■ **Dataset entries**
%%

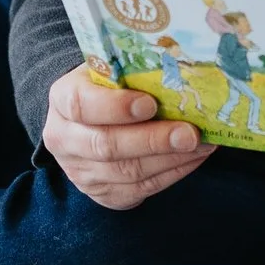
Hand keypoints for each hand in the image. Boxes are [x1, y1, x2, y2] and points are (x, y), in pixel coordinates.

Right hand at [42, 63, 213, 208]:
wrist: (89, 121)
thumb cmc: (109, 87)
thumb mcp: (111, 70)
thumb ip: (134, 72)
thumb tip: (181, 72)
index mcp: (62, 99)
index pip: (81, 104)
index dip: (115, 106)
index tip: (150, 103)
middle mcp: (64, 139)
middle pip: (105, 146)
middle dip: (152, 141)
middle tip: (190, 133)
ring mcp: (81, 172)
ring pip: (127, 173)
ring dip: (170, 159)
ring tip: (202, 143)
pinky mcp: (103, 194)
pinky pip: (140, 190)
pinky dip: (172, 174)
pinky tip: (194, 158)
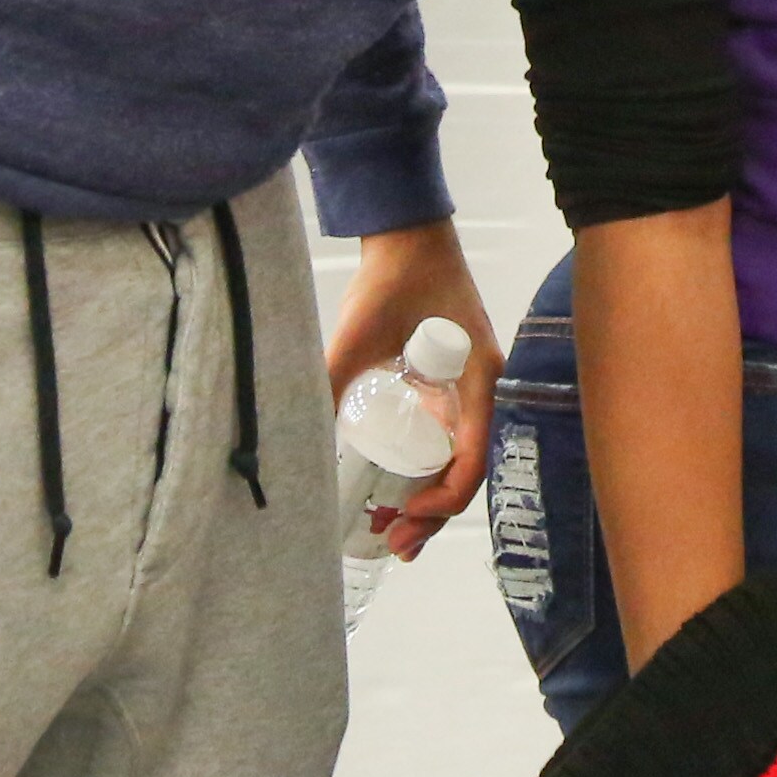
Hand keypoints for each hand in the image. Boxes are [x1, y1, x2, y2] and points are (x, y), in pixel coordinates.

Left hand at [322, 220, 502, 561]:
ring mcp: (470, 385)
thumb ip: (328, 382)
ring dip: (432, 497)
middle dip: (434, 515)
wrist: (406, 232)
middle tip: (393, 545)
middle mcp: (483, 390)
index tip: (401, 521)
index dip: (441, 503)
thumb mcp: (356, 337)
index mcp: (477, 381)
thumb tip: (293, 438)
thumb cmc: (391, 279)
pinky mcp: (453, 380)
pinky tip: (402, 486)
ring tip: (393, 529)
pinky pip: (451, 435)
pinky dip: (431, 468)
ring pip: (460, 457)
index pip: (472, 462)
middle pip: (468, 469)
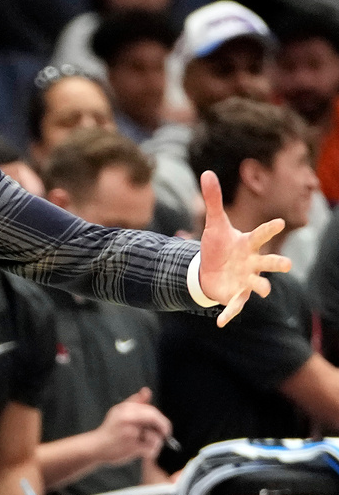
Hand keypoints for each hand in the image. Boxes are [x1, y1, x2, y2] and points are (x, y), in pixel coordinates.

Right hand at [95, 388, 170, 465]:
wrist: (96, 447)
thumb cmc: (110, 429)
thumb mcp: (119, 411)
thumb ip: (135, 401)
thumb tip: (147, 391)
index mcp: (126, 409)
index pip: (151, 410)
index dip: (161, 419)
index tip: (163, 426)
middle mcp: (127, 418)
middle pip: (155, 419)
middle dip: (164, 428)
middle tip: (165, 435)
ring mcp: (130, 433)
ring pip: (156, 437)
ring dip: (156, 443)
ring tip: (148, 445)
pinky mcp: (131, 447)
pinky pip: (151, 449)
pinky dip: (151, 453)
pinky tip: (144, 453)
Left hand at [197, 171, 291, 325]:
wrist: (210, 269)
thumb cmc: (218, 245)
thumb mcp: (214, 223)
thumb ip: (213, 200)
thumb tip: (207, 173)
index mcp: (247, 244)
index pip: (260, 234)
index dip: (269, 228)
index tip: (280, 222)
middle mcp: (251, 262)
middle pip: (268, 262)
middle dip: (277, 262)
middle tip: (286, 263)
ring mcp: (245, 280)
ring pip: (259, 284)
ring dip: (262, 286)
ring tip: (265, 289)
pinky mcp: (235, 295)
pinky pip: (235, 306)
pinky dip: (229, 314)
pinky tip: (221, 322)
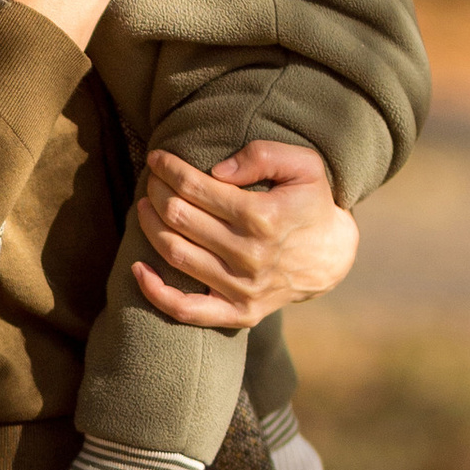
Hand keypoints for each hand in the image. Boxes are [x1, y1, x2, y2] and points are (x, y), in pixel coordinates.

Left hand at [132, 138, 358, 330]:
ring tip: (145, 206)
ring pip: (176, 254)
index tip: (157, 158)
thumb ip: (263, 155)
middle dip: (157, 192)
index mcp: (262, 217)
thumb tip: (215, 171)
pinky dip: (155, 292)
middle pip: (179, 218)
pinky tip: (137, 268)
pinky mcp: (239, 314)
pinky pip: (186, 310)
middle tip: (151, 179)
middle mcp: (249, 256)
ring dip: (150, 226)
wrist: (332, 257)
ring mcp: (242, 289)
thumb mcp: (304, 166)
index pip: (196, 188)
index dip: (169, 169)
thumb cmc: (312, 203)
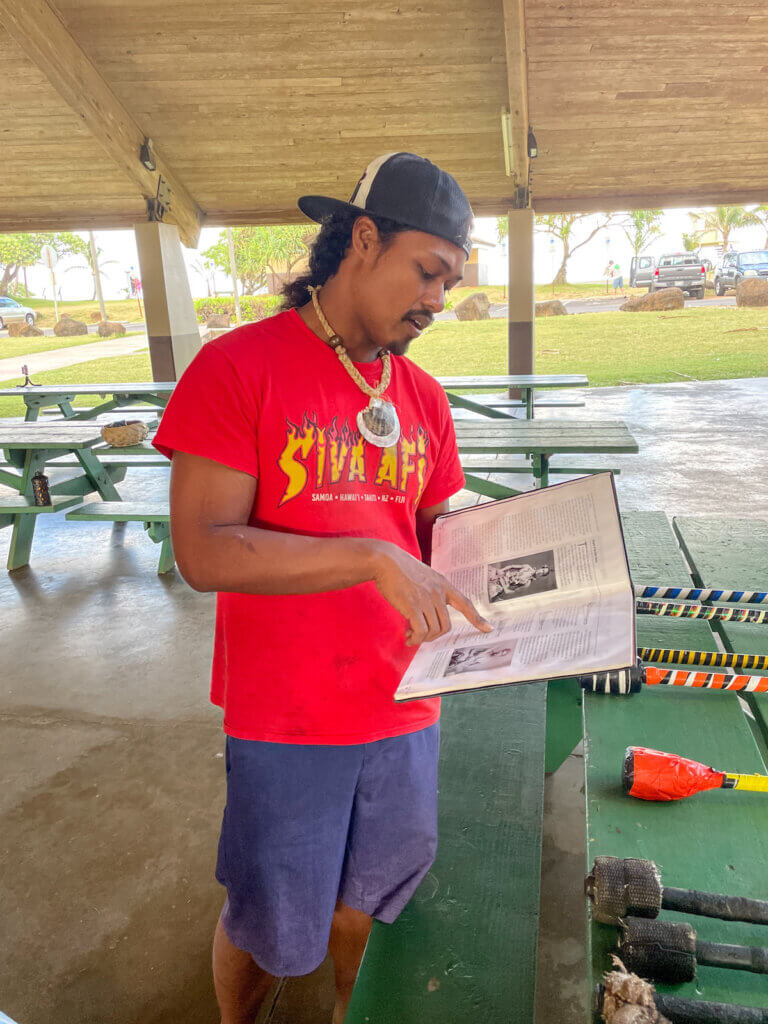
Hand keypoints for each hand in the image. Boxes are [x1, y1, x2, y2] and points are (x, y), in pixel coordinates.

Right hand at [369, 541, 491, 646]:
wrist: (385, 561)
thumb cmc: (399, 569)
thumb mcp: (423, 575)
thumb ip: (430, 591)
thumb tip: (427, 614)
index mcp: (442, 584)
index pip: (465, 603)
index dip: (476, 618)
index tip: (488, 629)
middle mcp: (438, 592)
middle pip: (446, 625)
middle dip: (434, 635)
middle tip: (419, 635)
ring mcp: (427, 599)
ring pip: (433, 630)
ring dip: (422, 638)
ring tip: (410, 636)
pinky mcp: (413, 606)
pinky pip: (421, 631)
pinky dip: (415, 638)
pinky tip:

%%

Report how many lines above include "Right". Nothing else.

■ **Output below**
3